The other night, I was watching an episode of a wonderful show entitled #BlackLove. The show attempts to answer the question, “What is the secret to a happy, long-lasting marriage?” I’m fascinated with relationships, marriage and Black love, so this is one of my favorite shows on TV.
On this particular episode, several people mentioned God telling them things about their partner or prospective partner and it made me think about all of the things I’ve asked God. I asked God what God wants me to do with my life and never heard an answer. I pleaded with God to answer me. I said, “Tell me what you want me to do and I’ll do it.” Nothing.
I asked God if I was getting married, if I was going to have children. I described the exact man I want to marry. Still, I heard nothing. After I watched #BlackLove, I wondered why God was speaking to others and not me.

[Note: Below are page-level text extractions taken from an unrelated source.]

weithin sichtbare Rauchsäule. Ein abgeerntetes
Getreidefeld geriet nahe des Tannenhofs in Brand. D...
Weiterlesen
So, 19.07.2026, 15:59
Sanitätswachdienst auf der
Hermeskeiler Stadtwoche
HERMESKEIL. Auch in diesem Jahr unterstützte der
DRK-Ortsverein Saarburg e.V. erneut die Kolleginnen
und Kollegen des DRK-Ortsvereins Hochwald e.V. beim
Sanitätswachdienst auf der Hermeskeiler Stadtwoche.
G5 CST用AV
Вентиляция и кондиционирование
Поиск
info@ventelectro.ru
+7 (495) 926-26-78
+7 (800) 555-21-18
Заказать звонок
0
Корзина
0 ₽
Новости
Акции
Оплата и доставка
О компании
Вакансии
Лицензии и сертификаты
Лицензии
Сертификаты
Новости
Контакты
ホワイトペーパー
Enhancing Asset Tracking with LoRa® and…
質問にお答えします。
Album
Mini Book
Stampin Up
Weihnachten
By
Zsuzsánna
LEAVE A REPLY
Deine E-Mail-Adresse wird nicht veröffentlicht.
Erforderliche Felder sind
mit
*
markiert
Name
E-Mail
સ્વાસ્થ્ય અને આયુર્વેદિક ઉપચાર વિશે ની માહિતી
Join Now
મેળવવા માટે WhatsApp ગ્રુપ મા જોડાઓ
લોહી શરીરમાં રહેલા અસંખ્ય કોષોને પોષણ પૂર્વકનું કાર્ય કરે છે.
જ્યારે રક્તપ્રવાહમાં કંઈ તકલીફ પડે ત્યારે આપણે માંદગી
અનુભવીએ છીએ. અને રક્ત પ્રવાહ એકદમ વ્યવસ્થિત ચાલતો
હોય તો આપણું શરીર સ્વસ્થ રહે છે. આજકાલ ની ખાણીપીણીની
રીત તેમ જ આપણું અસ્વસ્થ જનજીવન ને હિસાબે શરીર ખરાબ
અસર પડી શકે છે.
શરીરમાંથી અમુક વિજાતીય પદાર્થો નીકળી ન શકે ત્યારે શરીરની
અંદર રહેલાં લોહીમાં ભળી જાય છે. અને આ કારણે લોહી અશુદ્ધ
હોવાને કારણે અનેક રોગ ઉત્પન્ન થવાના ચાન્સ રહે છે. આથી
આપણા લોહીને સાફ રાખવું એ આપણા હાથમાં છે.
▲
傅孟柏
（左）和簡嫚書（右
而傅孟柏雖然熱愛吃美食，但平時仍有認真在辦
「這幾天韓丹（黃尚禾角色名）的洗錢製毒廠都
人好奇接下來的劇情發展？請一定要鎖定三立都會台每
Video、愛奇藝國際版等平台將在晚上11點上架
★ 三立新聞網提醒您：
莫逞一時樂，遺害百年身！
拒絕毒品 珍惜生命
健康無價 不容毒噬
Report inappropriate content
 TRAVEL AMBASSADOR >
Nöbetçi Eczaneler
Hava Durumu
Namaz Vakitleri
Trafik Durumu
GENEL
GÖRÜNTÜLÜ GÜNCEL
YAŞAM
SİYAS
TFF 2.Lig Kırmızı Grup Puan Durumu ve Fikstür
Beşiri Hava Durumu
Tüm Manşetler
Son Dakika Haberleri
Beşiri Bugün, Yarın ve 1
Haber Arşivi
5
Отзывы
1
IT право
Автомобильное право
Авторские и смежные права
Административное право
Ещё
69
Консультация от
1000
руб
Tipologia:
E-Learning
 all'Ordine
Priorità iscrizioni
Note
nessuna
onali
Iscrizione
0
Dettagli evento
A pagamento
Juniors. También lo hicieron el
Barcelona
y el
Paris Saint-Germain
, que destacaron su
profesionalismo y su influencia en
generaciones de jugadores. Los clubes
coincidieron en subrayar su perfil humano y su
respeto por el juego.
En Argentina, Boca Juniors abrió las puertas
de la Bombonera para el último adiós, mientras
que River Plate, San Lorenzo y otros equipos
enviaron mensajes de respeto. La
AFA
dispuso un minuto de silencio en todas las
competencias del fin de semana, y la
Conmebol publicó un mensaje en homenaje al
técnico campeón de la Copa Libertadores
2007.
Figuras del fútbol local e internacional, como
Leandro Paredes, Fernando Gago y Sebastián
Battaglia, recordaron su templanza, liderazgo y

I attended church today because my dear friend was preaching. On the drive to church, I thought about how sad I was, not just about my grandmother’s passing, but about everything. I was sad because I felt like I needed to start preparing myself to spend the rest of my life single and childless. I was sad because I wasn’t sure I would ever have a career in entertainment.
At our church, after you take communion, the pastor prays with you. As my friend prayed with me today, I felt God speaking through him. My friend prayed that I would know blessings are coming to me that are greater than I can imagine. He prayed that I would know that my husband and children are coming.
Then he said something to the effect of, “Let her know even when she was a seed in her mother’s womb, you already had these blessings for her.”
That’s when I lost it. I just started sobbing. Why? Because that’s when I heard God’s voice. That’s when I knew my life isn’t always going to be the way it is now. That’s when I knew the things that I want will, one day, happen. I had a vision once of someone proposing to me. Now I know one day that vision is going to come true. Now I know I will have my daughter. Now I know I will have a career in entertainment.
And I really needed to hear from God today too. As I heard many times growing up, “God may not come when you want God to, but God is always on time.”
The story’s not over for me. The story is just beginning. And if you haven’t gotten everything you dream of, the story’s not over for you either.